*EXERCISE DIRECTIONS*: Your answer should hold only the lines from the start of the data below through the line with "config file automatically", copied exactly, with pictures left out.

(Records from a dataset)
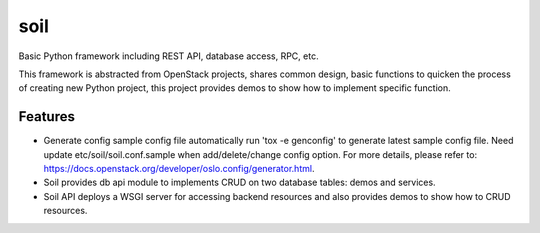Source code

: ====
soil
====

Basic Python framework including REST API, database access, RPC, etc.

This framework is abstracted from OpenStack projects, shares common design,
basic functions to quicken the process of creating new Python project, this
project provides demos to show how to implement specific function.

Features
--------

* Generate config sample config file automatically
  run 'tox -e genconfig' to generate latest sample config file. Need update
  etc/soil/soil.conf.sample when add/delete/change config option. For more details,
  please refer to: https://docs.openstack.org/developer/oslo.config/generator.html.

* Soil provides db api module to implements CRUD on two database tables:
  demos and services.

* Soil API deploys a WSGI server for accessing backend resources and also
  provides demos to show how to CRUD resources.
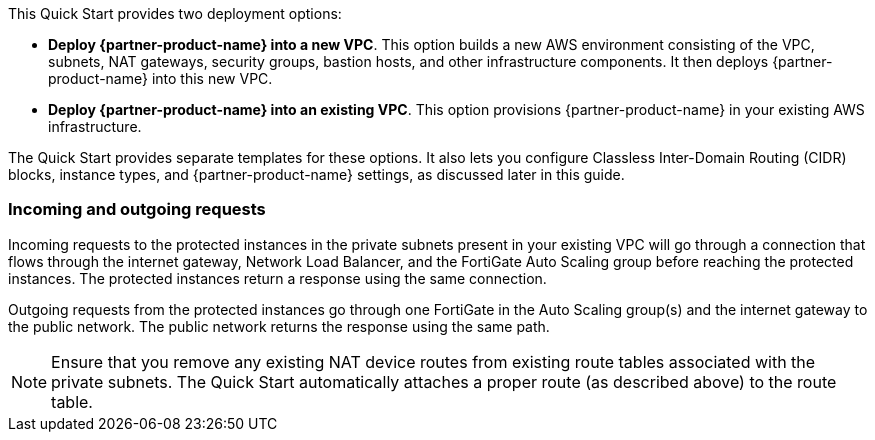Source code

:// There are generally two deployment options. If additional are required, add them here

This Quick Start provides two deployment options:

* *Deploy {partner-product-name} into a new VPC*. This option builds a new AWS environment consisting of the VPC, subnets, NAT gateways, security groups, bastion hosts, and other infrastructure components. It then deploys {partner-product-name} into this new VPC.
//TODO Shivansh, We didn't mention NAT gateways or bastion hosts in describing the diagram. Do we need to tweak this?
* *Deploy {partner-product-name} into an existing VPC*. This option provisions {partner-product-name} in your existing AWS infrastructure.

The Quick Start provides separate templates for these options. It also lets you configure Classless Inter-Domain Routing (CIDR) blocks, instance types, and {partner-product-name} settings, as discussed later in this guide.

=== Incoming and outgoing requests

Incoming requests to the protected instances in the private subnets present in your existing VPC will go through a connection that flows through the internet gateway, Network Load Balancer, and the FortiGate Auto Scaling group before reaching the protected instances. The protected instances return a response using the same connection.

Outgoing requests from the protected instances go through one FortiGate in the Auto Scaling group(s) and the internet gateway to the public network. The public network returns the response using the same path.

NOTE: Ensure that you remove any existing NAT device routes from existing route tables associated with the private subnets. The Quick Start automatically attaches a proper route (as described above) to the route table.
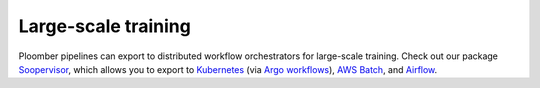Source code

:Large-scale training
====================

Ploomber pipelines can export to distributed workflow orchestrators for
large-scale training. Check out our package
`Soopervisor <https://soopervisor.readthedocs.io/en/latest/>`_, which
allows you to export to
`Kubernetes <https://soopervisor.readthedocs.io/en/latest/tutorials/kubernetes.html>`_
(via `Argo workflows <argoproj.github.io/>`_),
`AWS Batch <https://soopervisor.readthedocs.io/en/latest/tutorials/aws-batch.html>`_,
and `Airflow <https://soopervisor.readthedocs.io/en/latest/tutorials/airflow.html>`_.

*EXERCISE RESULT*:
Source code

: ====
soil
====

Basic Python framework including REST API, database access, RPC, etc.

This framework is abstracted from OpenStack projects, shares common design,
basic functions to quicken the process of creating new Python project, this
project provides demos to show how to implement specific function.

Features
--------

* Generate config sample config file automatically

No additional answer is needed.